You are a “finance insider”. If you had to advise your adult child about 5 non intuitive things one should do to become more financially literate, what would you say? Can you please give a story or example for each.

  1. Understand and determine how you want to live your life. Start asking yourself questions like: do you want to have loads of money or do you want to retire early or own a business? Decide what success looks like to you. Then read books on what you want to accomplish — on my blog, we do lots of book reviews. The more you can align your behavior with your goals, the more likely you’ll accomplish them.
  2. Take small steps forward. Get comfortable with investing by starting with a little bit at a time. It will then not seem as daunting. Ensure you’re also asking your advisor questions about your monthly statement.

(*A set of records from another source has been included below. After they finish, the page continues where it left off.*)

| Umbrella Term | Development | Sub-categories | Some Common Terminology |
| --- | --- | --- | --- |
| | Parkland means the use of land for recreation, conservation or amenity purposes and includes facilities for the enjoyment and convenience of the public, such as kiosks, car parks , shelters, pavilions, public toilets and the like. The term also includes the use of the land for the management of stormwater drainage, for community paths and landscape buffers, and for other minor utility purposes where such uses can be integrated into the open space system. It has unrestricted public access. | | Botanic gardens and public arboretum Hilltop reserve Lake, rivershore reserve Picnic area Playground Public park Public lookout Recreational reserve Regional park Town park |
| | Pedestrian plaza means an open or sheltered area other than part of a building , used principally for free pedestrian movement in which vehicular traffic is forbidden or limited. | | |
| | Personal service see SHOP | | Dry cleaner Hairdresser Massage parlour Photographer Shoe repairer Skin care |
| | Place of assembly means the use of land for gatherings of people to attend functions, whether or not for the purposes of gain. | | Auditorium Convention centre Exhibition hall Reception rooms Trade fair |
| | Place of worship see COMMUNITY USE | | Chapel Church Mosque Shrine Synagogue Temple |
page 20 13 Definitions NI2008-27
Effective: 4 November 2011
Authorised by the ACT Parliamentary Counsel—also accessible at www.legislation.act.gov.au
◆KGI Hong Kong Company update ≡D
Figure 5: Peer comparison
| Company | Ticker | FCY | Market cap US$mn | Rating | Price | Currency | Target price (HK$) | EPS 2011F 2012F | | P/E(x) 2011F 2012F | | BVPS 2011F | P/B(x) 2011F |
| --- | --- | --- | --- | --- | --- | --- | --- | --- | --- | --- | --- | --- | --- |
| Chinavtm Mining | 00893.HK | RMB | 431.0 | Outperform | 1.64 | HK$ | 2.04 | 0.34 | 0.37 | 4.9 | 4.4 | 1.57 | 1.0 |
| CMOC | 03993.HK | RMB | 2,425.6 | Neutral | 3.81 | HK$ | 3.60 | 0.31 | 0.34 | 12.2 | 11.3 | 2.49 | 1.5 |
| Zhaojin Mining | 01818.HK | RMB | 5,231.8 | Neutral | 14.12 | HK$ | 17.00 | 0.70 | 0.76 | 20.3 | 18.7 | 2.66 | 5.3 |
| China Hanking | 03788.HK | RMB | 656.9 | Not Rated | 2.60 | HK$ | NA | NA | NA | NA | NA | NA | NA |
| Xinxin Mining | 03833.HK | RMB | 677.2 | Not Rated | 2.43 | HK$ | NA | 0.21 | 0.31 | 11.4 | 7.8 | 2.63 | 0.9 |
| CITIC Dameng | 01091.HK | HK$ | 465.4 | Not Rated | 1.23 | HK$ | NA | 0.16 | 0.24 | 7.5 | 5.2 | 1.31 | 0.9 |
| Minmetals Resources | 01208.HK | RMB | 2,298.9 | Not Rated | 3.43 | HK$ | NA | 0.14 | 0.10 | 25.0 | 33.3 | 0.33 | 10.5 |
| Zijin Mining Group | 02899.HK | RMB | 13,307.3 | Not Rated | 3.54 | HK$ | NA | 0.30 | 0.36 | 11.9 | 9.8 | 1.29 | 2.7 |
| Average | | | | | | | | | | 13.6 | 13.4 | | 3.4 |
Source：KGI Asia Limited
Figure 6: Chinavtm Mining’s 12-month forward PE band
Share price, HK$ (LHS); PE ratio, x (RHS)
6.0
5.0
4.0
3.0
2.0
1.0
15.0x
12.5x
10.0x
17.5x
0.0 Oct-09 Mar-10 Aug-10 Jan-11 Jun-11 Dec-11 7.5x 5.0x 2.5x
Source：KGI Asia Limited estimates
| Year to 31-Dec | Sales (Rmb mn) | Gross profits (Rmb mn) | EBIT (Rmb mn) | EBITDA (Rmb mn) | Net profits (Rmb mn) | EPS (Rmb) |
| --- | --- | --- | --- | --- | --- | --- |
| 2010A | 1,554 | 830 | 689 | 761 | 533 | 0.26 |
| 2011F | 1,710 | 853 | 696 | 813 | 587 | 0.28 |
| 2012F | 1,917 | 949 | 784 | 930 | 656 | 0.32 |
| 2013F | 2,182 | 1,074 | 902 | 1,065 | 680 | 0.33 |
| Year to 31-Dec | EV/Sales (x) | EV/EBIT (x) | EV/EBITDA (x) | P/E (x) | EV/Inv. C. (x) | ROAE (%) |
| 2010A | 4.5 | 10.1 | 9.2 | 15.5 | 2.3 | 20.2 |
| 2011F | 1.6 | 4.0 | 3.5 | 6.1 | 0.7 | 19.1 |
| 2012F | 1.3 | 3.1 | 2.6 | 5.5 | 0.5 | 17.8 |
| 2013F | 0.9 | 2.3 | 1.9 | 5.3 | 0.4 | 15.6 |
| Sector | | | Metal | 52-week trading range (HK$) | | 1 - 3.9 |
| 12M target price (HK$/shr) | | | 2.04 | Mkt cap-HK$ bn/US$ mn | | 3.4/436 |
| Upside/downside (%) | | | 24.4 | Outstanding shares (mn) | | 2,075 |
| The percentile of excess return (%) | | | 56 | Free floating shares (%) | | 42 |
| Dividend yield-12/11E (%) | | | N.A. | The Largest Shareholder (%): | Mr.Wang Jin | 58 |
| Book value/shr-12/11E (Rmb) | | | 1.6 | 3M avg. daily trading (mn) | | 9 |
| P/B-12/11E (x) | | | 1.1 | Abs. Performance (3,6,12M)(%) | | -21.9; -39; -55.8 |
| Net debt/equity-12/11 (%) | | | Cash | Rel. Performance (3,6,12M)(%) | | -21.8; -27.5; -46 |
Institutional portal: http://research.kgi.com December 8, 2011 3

Take your time to understand all ways money can earn money.
  3. Find a mentor. Follow someone you admire either online or in person. What are their perspectives or values and what are they doing with their money? Try to replicate some of their strategies or tweak them to make them on your own.
  4. Learn about money systems. From the moment you get a paycheck to the time a dollar gets invested, what happens? Be aware of expenses, taxes, and fees before your money gets invested. See if there are ways to lessen this and make the most of your dollars.
  5. Invest in a social setting. Join meetups or Facebook groups that focus on money, planning, and investing. The best way to learn is in a social environment to optimize other people’s knowledge, experience, and expertise.

or

(Choose) You are a “finance insider”. If you had to advise your adult child about 5 non intuitive essentials for smart investing what would you say? Can you please give a story or an example for each?

N/A

None of us are able to achieve success without some help along the way. Is there a particular person who you are grateful towards who helped get you to where you are? Can you share a story about that?

My father was also a financial advisor and brought me into the industry. He tried to teach me about money at a young age. Like many girls, I loved to shop and the question he would always ask me was ‘How many hours do you have to work to pay for that new outfit?’. This really stuck with me over the years and to this day, I continue to ask myself that same question.

Can you please give us your favorite “Life Lesson Quote”? Can you share how that was relevant to you in your life?

“I alone cannot change the world, but I can cast a stone across the water to create many ripples.” Mother Teresa

You are a person of great influence. If you could inspire a movement that would bring the most amount of good to the greatest amount of people, what would that be? You never know what your idea can trigger. 🙂

Having wealth isn’t just for the top earners in this world, anyone can have wealth! The key is finding a plan that works for your money personality because everyone is wired differently. Employing the right strategies, not just generic information, will ensure your best results.